Educação é eixo temático
O primeiro dos eixos temáticos da pesquisa é a educação. Neste quesito, os belo-horizontinos se consideram satisfeitos ou muito satisfeitos em relação à disponibilidade de creches e escolas municipais, com 22,6% de respostas positivas neste critério. Os dados colocam a capital mineira atrás apenas de Curitiba entre as 10 mais populosas do país.
Segundo o levantamento feito pela Agenda Pública, os resultados podem estar atrelados ao crescimento no número de matrículas em creches, que passou de 34,4% em 2021 para 56,8% em 2023. Ainda assim, a pesquisa mostra que a satisfação com a disponibilidade não é acompanhada pela qualidade dos serviços prestados.
Cerca de metade dos belo-horizontinos se considera insatisfeita ou muito insatisfeita quando o tema é a qualidade do conteúdo apresentado na rede municipal de educação, rejeitado por 53,9%. A infraestrutura dos equipamentos do sistema de ensino é mal avaliada por 48,1%.
Aumento de creches
Em entrevista ao Estado de Minas, o diretor da Agenda Pública, cientista político Sérgio Andrade, contemporiza as variações de avaliação dos belo-horizontinos sobre a educação em diferentes critérios. Ele salienta que o objetivo da pesquisa é criar o elo entre os serviços prestados pelo poder público e a forma como são apresentados e percebidos pela população.

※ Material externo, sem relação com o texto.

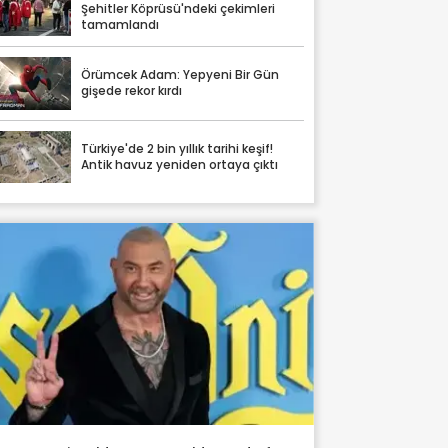
Şehitler Köprüsü'ndeki çekimleri
tamamlandı
Örümcek Adam: Yepyeni Bir Gün
gişede rekor kırdı
Türkiye'de 2 bin yıllık tarihi keşif!
Antik havuz yeniden ortaya çıktı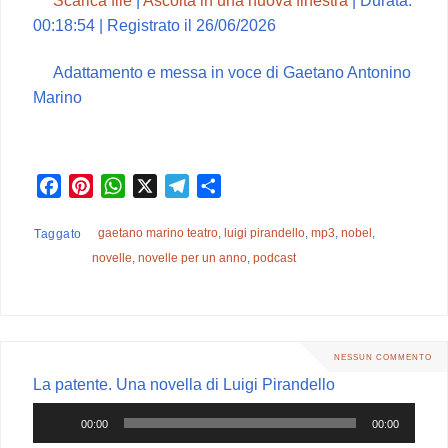
00:18:54
|
Registrato il 26/06/2026
Adattamento e messa in voce di Gaetano Antonino
Marino
F
P
W
X
T
C
a
i
h
e
o
c
n
a
l
n
gaetano marino teatro
,
luigi pirandello
,
mp3
,
nobel
,
Taggato
e
t
t
e
d
novelle
,
novelle per un anno
,
podcast
b
e
s
g
i
o
r
A
r
v
o
e
p
a
i
k
s
p
m
d
NESSUN COMMENTO
t
i
La patente. Una novella di Luigi Pirandello
Audio
00:00
00:00
Player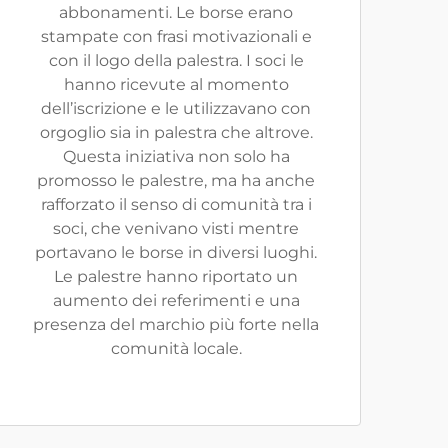
abbonamenti. Le borse erano
stampate con frasi motivazionali e
con il logo della palestra. I soci le
hanno ricevute al momento
dell’iscrizione e le utilizzavano con
orgoglio sia in palestra che altrove.
Questa iniziativa non solo ha
promosso le palestre, ma ha anche
rafforzato il senso di comunità tra i
soci, che venivano visti mentre
portavano le borse in diversi luoghi.
Le palestre hanno riportato un
aumento dei referimenti e una
presenza del marchio più forte nella
comunità locale.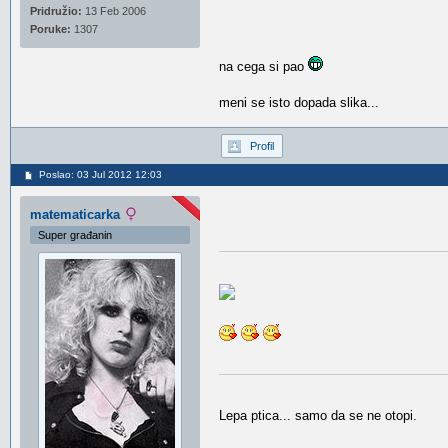
Pridružio:
13 Feb 2006
Poruke:
1307
na cega si pao
meni se isto dopada slika...
Profil
Poslao: 03 Jul 2012 12:03
matematicarka
Super građanin
Lepa ptica... samo da se ne otopi.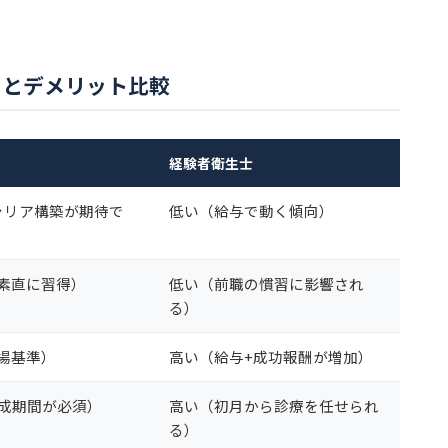
トとデメリット比較
経験者衛生士
ャリア構築が期待で
低い（給与で動く傾向）
素直に習得）
低い（前職の慣習に影響され
る）
場基準）
高い（給与+成功報酬が増加）
育成期間が必須）
高い（初月から診療を任せられ
る）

“Há boas notícias para a educação, com aumento do número de creches, menor taxa de abandono escolar do Sudeste e o segundo menor indicador de distorção entre idade e série escolar. É preciso entender de uma maneira mais profunda como isso caminha com a avaliação da qualidade do serviço. Esse é o grande objetivo da pesquisa, fazer valer a regulamentação da Lei 13.460/2017 (Lei de Proteção e Defesa do Usuário de Serviços Públicos). Eu diria que é mostrar a conexão entre a avaliação de políticas públicas. E é obrigatoriedade dos municípios fazer avaliações regulares dos serviços públicos”, destacou.